What remain campaigners don’t get is that for most of us, and throughout most of history, freedom has been priceless. Freedom means the freedom to make your own decisions – even if these are bad or costly. The alternative is to be told what to do, or worse to have a state of affairs that confounds and confuses lines of accountability, so that those we elect to represent us are able to point elsewhere whenever things don’t work out, even when they were complicit in the decision-making.

If only one positive thing were to emerge from leaving the EU it would be this – we would have to accept responsibility for what happens to us. It would challenge the profound sense of determinism and concomitant resignation of our times.

Moral decision

Leaving the EU allows us to assume moral responsibility. That this should need pointing out is a sign of how far we have come since the great Enlightenment writer John Stuart Mill concluded his work On Liberty by noting that: “A state which dwarfs its men … will find that with small men no great thing can really be accomplished.” The real role of government is to lead and inspire, not just to protect us or make us better off (assuming it does those in the first place).

This has been known since the beginning of time but found its highest expression over the course of the two great revolutions for liberation of the 18th century in France and the US. The latter was immortalised through the words of Francis Scott Key’s poetic imagination as the Land of the Free – not The Land of the Safe or The Land of the Better Off.

Jean-Claude Juncker: inspiring, right? EPA

In all of this hoo-ha we risk losing our own agency, but there are always some who would assume it for us. The EU, more than almost any other similarly disconnected, bureaucratic, anti-democratic and elitist set of institutions, has set the bar high in breeding a sense of apathy among its citizens, a sense that the world is too complex for us to engage with and that what happens is best determined for us rather than driven by us.

But it was ordinary people who forged the very states and sovereignties that are now so readily being eroded and given away. States emerged from the actions – often violent – of people seeking representation by the people and for the people. The EU represents the very opposite of this. It is an attempt by disconnected elites to manage the masses who they view as a problem. A shift from nation states that bounded the communities they were accountable to, to member states that subsume themselves to a supposedly higher moral calling, determined not by us, but by other elites like them.

Freedom to make our own mistakes

The EU, sociologically, is the religion of today’s directionless and fearful leaders. It offers them a framework to cling on to in an age devoid of wider meaning or purpose. But we do not just live our lives as animals do – we lead them. So most do not take kindly to those who, for whatever supposedly benevolent reason, seek to impose their model of how life should be. And people, as evidenced by the support for Brexit irrespective of who may lead that campaign, do look for their own direction to life – not just more of it or more money.

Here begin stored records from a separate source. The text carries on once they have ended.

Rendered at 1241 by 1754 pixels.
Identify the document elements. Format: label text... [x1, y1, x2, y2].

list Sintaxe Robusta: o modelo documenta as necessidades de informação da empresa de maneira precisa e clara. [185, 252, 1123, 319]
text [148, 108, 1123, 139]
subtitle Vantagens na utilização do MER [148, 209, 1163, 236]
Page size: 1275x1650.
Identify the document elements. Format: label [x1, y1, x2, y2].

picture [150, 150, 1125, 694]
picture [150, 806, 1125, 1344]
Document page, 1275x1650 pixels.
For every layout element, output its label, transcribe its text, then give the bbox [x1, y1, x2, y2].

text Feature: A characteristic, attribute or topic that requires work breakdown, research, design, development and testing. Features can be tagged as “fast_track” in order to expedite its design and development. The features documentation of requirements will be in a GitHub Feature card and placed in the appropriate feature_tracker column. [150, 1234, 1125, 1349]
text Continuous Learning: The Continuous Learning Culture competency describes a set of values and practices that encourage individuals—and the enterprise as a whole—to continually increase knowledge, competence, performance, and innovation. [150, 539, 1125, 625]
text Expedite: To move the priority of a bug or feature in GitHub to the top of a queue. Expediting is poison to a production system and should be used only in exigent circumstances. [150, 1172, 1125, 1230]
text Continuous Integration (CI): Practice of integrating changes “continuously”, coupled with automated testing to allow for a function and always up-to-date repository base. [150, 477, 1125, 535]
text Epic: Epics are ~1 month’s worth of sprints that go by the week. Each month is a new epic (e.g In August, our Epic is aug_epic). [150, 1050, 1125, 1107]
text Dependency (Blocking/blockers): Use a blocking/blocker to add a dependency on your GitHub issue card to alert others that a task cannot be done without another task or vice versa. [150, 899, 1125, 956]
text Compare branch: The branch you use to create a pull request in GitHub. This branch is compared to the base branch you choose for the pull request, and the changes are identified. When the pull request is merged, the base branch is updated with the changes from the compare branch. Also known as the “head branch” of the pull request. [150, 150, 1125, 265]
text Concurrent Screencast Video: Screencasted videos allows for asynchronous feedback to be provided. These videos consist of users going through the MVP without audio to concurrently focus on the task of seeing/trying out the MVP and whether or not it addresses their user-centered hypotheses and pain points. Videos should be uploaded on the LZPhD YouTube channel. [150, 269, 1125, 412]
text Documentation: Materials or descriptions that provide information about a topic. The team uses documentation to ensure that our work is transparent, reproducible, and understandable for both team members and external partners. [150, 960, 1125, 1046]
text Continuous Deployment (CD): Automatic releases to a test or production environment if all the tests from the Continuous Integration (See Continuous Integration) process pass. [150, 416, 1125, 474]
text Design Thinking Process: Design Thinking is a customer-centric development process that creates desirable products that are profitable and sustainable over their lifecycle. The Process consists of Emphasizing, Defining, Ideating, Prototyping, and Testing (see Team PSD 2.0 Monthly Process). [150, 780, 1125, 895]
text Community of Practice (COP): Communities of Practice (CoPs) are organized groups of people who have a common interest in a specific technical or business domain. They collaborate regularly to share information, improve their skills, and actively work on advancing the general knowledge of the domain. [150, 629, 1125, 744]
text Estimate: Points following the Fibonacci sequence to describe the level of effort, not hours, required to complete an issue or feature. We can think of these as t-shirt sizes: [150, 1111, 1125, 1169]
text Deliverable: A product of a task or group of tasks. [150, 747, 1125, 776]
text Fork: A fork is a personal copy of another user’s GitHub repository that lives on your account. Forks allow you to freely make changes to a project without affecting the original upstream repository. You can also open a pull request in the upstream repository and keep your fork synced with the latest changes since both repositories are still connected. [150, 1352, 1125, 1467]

People who believe in a cause or project are far more effective agents of it than those who are coerced or corralled as members. All states who sought to command and control the actions of their citizens in the last century collapsed from within, as people withdrew their energies and enthusiasms from the projects they were supposed to be supporting. Nothing is guaranteed to accelerate cynicism faster than being told what to do while remaining disconnected and disengaged.

It is freely-willed social relations that oil the complex affairs of nations. Individuals need to have a sense of their own autonomy and potential, as well as that of society through having had their imaginations captivated or inspired towards achieving personal or social goals and then being held accountable for their achievements – or not – by those they can relate to.

Accordingly, it matters not one jot that the campaign to leave is led by a bunch of nutters or that it may cost us money to leave. At least they have a sense of their own agency and the need to assume responsibility for themselves and others. Let the remain camp run its beauty contest and be driven by filthy lucre, Brexiters should focus on the moral principle that matters here, whatever the cost.